3- To cut down on calories without cutting down on food.

Anyone who has tried to lose weight knows that the second you have to start cutting back on food is the second you can’t stop thinking about food. Vegetables are naturally nutrient dense, but low in calories.  It’s a win-win situation.  Don’t go overboard, though, in efforts to cut your calories.  Starchy carbs and fruits keep your energy levels up throughout the day.  They also prevent bouts of hanger resulting from low blood sugars.  Protein is necessary to keep you full between meals, as well as for a proper functioning body.  Everything from healthy skin to your body’s detoxification systems rely on protein.  A quarter of your plate each for carbs and protein should give you what you need.
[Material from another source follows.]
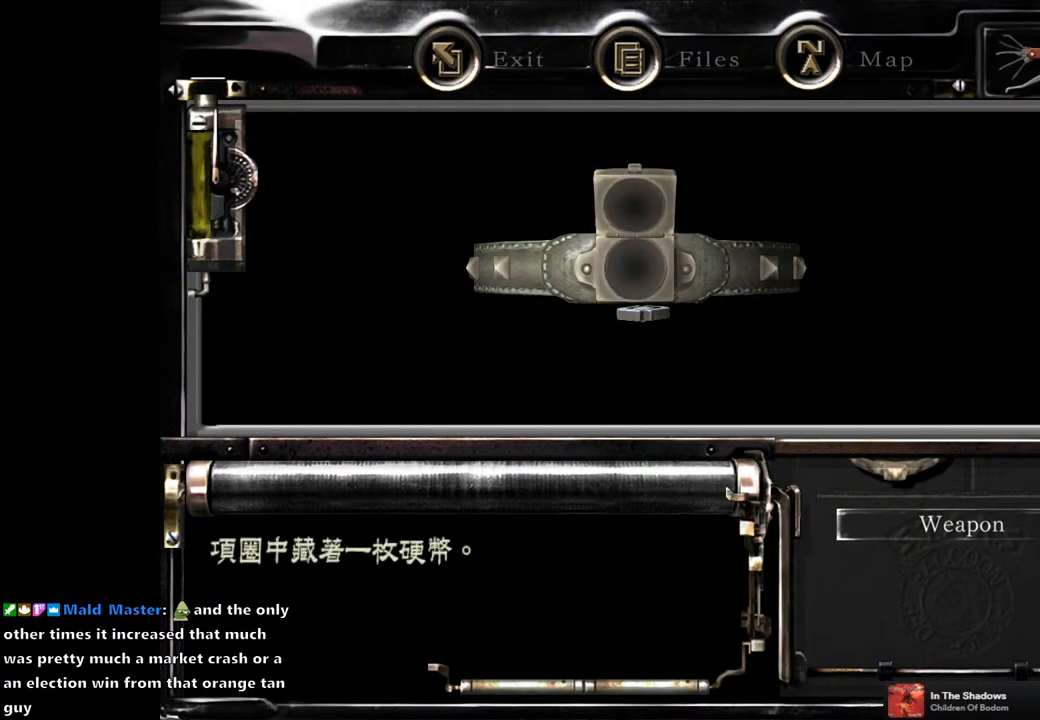
{"buttons": [], "left_stick": "center", "right_stick": "center", "events": [[67, "CROSS", "down"], [117, "CROSS", "up"], [250, "CROSS", "down"], [283, "CROSS", "up"]]}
4-  To prevent lots of scary stuff.

The nutrition label focuses a lot on carbs, proteins, and fats, but the truth is, those are just the tip of the iceberg when it comes to nutrients your body needs to function properly.  Vitamins, minerals, and phytochemicals are crucial.  Think of all the things that can go wrong when you don’t get enough…  low Ca? Osteoporosis, low Vitamin D? Depression, low iron? weakness/fatigue, low Vitamin C? Inability to heal, scurvy, low Vitamin A?  loss of eyesight.  Low on phytonutrients?  More vulnerable to illness  and inflammation.
In short- EAT YER GREENS!  Veggies should be half of what you eat at lunch AND dinner.  If you can hit that target, the rest will usually fall into place.